This “Keep Calm and Shine On” t-shirt is a riff on the popular “Keep Calm and Carry On” meme used by Autism Speaks to help promote the annual World Autism Awareness Day.
The California Coverage and Health Initiative used this variation to promote enrolling in health care coverage as of October 1st.
And the American Society of Civil Engineers used it to promote the profession.
Many charities are often stretch to find the time and resources to feed the content beast and riffing on popular memes can an efficient and effective way to create content, especially with the plethora of free “meme creators“available
But if Autism Speaks or any of the other countless charities continue to use twist popular memes to support their good causes on Facebook, they be punished for using “crappy memes.” Last month Facebook made some algorithm change for Pages that gives more visibility to timely, relevant, sharable content from trusted sources and punishes Pages that ask people to Like their posts or that post “low-quality” memes.
In this TechCrunch post, it explains how the Facebook newsfeed is changing for brands. Facebook did research of users to find out what would make a page worth seeing in its newsfeed. Facebook integrated this user feedback into its computer generated algorithm that identifies high- and low-quality posts, and places the best ones higher in the feed. The most important thing for Pages to know about the change is that posting popular memes with overlaid text on images might not be the best strategy going forward.

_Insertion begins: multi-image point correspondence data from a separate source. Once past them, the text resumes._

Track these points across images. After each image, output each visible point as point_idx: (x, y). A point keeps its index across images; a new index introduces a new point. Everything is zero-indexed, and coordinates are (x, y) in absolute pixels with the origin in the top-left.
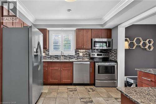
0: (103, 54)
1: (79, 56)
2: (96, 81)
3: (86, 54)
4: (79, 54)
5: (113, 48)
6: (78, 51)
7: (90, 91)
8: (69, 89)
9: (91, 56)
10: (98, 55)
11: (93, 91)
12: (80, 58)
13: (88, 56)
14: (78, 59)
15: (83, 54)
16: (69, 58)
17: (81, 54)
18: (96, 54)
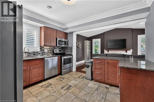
0: (62, 50)
1: (44, 52)
2: (62, 71)
3: (50, 50)
4: (44, 50)
5: (69, 46)
6: (43, 48)
7: (62, 79)
8: (43, 86)
9: (55, 52)
10: (59, 51)
11: (63, 78)
12: (45, 55)
13: (51, 52)
14: (43, 55)
15: (48, 51)
16: (34, 55)
17: (46, 51)
18: (58, 50)
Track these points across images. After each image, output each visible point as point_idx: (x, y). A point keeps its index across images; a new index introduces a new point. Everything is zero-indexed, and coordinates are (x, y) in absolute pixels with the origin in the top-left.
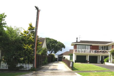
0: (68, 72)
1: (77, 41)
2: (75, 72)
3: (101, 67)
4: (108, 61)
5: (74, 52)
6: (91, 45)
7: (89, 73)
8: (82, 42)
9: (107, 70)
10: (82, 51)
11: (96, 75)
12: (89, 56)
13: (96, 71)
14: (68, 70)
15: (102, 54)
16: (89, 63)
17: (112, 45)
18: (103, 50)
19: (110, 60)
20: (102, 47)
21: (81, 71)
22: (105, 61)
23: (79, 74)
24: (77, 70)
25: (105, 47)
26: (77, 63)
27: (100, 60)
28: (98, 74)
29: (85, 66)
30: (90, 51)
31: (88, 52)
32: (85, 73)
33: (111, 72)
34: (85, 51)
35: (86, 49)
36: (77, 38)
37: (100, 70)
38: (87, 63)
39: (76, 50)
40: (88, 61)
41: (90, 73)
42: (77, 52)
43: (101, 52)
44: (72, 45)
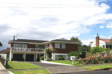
0: (2, 70)
1: (14, 39)
2: (9, 71)
3: (35, 65)
4: (43, 59)
5: (10, 51)
6: (28, 44)
7: (22, 71)
8: (19, 40)
9: (41, 68)
10: (19, 50)
11: (29, 73)
12: (26, 54)
13: (30, 69)
14: (2, 69)
15: (38, 52)
16: (25, 61)
17: (47, 44)
18: (39, 48)
19: (46, 58)
20: (39, 46)
21: (15, 69)
22: (40, 59)
23: (12, 72)
24: (12, 68)
25: (41, 46)
26: (13, 61)
27: (37, 58)
28: (31, 72)
29: (20, 64)
30: (27, 50)
31: (24, 50)
32: (18, 71)
33: (44, 70)
34: (21, 50)
35: (23, 48)
36: (14, 37)
37: (34, 68)
38: (24, 61)
39: (13, 48)
40: (25, 59)
41: (24, 71)
42: (14, 51)
43: (37, 50)
44: (9, 43)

According to the post that quotes Facebook officials, pages that would most likely suffer are those that exclusively post low quality content such as “like this” content or memes. But the rewards are higher for those pages that post high quality content.
But it is Facebook’s role to judge what is or isn’t good quality content? In this opinion piece from Convince and Convert, author Brian Carter lays out a good argument against Facebook using an automated method to curate (or censor) content in people’s news feeds. He says, “The newsfeed algorithm’s job is to surface what people interact with, thus improving the quality of their feed. Now, Facebook is saying you’re wrong. ‘You are too stupid to recognize quality posts. Even though you interact with these memes, we’ll help you be more sophisticated by not showing them to you.’
He also goes on to make the point that this Facebook changes punishes small businesses (he could also insert nonprofits) – “Many companies, especially small ones, are at a disadvantage in this new world of publishing interesting content EVERY day. How does the understaffed, undertrained, and underfunded small business create something new and effective every day?”